Sports

Unopened box of over 10,000 hockey cards sells for $3.7 million

A sealed box full of unopened boxes of Canadian hockey cards was auctioned Sunday for $3.72 million. A father and son found the cards while cleaning the father’s house in Saskatchewan.

The high price takes into account the mystery contained within: the box could well contain 30 copies of the holy grail of collectible hockey cards, a 1979 Wayne Gretzky rookie card. But then again, maybe not.

The buyer is likely comfortable with the uncertainty and willing to never know the answer, explains Jason Simonds, a sports card specialist. at Heritage Auctionsthe Dallas-based auction house that brokered the sale.

“The person who buys this might crack open a couple of beers one night, open the case and then go to town with these 16 cases,” Mr. Simonds said. “But the chances are that will continue for at least the foreseeable future.”

That’s because unopened boxes aren’t just bought for the potential riches inside. Some people appreciate the nostalgic value of boxes from the 1970s and ’80s and may display them as is. Others buy unopened boxes as investments. If the Gretzky card and others continue to rise in value, so will be the one sold Sunday, Mr. Simonds said.

“When it comes to collecting cards, it’s often not just for profit,” Mr Simonds said. “It’s because they kind of have an attraction to Mickey Mantle or Babe Ruth or Joe DiMaggio or, in this case, Wayne Gretzky, which is the hockey equivalent of those guys.”

The 1979 Wayne Gretzky card issued by O-Pee-Chee is prized by collectors. In May 2021one of the cards sold for $3.75 million in a private sale brokered by Heritage Auctions.

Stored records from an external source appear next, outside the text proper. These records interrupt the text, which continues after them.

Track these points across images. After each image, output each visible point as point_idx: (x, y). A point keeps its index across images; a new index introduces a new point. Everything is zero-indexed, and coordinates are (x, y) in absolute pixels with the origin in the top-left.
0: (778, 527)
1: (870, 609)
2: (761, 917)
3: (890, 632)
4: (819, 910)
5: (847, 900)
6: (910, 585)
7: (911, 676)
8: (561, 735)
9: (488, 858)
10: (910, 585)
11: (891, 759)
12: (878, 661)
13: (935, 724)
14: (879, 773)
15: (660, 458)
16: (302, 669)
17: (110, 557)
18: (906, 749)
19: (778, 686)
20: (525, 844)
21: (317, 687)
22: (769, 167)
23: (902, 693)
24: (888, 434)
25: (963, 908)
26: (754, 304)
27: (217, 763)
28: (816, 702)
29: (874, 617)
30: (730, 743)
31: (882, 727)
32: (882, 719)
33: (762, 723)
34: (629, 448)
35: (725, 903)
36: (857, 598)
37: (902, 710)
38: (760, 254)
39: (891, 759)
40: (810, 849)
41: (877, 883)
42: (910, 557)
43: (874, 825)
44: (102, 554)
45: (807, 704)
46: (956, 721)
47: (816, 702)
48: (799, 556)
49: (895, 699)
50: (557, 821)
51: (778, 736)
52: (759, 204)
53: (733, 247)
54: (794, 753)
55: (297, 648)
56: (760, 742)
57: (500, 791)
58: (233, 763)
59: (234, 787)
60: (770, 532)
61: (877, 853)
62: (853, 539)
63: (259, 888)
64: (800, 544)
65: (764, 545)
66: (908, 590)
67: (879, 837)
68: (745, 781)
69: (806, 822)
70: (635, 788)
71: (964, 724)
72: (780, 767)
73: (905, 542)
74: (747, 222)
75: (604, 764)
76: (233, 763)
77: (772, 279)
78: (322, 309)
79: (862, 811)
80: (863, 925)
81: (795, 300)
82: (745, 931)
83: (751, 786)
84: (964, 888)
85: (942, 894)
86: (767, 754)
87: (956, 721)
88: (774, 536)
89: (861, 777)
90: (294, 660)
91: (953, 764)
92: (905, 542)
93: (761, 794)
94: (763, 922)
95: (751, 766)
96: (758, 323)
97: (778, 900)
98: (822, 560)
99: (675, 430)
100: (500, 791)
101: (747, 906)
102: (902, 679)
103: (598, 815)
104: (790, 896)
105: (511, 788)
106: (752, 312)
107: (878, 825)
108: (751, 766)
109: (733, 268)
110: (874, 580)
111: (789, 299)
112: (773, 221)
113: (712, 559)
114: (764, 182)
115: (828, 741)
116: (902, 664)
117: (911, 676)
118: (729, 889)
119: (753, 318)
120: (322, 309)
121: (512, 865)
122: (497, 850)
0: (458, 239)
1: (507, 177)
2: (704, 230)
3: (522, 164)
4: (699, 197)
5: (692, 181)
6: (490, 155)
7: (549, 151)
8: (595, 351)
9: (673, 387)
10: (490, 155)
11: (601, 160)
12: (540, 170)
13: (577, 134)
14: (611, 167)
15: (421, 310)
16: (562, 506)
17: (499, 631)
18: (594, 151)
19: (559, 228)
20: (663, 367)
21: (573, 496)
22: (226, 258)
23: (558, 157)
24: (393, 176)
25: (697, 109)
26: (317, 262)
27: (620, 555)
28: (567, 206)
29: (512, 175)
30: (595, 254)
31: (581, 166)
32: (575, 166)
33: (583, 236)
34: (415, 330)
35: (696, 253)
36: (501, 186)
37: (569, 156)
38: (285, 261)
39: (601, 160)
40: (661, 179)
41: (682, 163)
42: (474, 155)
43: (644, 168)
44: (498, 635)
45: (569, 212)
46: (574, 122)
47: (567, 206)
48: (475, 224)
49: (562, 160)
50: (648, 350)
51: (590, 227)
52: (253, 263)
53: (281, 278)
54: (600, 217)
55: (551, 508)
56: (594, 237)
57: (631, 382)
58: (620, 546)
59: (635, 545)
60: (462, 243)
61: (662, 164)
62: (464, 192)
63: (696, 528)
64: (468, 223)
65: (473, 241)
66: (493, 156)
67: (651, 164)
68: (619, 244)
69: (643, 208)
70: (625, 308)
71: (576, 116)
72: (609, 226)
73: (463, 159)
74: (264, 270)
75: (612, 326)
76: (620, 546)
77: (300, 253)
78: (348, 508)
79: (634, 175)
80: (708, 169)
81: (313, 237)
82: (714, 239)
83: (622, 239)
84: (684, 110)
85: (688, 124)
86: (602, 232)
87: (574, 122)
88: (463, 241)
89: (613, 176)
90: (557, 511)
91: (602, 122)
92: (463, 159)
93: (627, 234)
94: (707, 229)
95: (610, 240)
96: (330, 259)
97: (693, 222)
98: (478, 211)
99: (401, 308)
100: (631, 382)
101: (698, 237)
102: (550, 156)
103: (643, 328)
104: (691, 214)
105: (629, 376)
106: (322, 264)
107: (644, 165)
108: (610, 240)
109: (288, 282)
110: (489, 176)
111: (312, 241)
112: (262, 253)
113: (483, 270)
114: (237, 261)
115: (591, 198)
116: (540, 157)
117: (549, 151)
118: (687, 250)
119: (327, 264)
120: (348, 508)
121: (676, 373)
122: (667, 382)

Mr Simonds said the box sold on Sunday, the kind that would have been sent to a corner store or other card distributor, could have contained 25 to 30 Gretzky cards and would be a “statistical anomaly” if the box didn’t sell. to contain one based on the number of cards contained within.

The case was found while a father and son in Saskatchewan, who remained anonymous, were cleaning out the father’s home, which had a storage room stacked floor to ceiling with boxes, Mr. Simonds said. He said the father was an “avid” collector in the 1960s, 1970s and 1980s, often buying a few boxes of cards each year from a distributor and selling or trading the cards inside. He never got around to examining the case that was sold Sunday, which would have cost him about $150 in 1979, Mr. Simonds said.

The box went to an anonymous buyer in Canada, Mr. Simonds said, breaking the record for the most money spent on unopened sports cards and the most anyone has spent on a hockey collectible.

Baseball Card Exchange, an authenticator that specialized in unopened vintage sports cards, confirmed that there were 16 wax boxes in the box. Each box contained 48 packs of cards, with 14 cards per pack, for a total of over 10,000 cards. The set contained 396 different player cards, meaning that if the assortment were completely random, it would contain 27 Gretzky cards. according to the auction house listing.

If the case contains a few dozen of the prized Gretzky cards, they may not be in good condition, Mr. Simonds warned. The cards could be slightly off-center, have ink stains or other defects.

The buyer may never find out.

Mr. Simonds said that if the business were to open, it would likely be to sell the individually sealed boxes inside. “There aren’t many people willing to spend $4 million on a box of hockey cards,” he said, “but at a quarter of a million dollars a box, there’s a slightly larger audience.”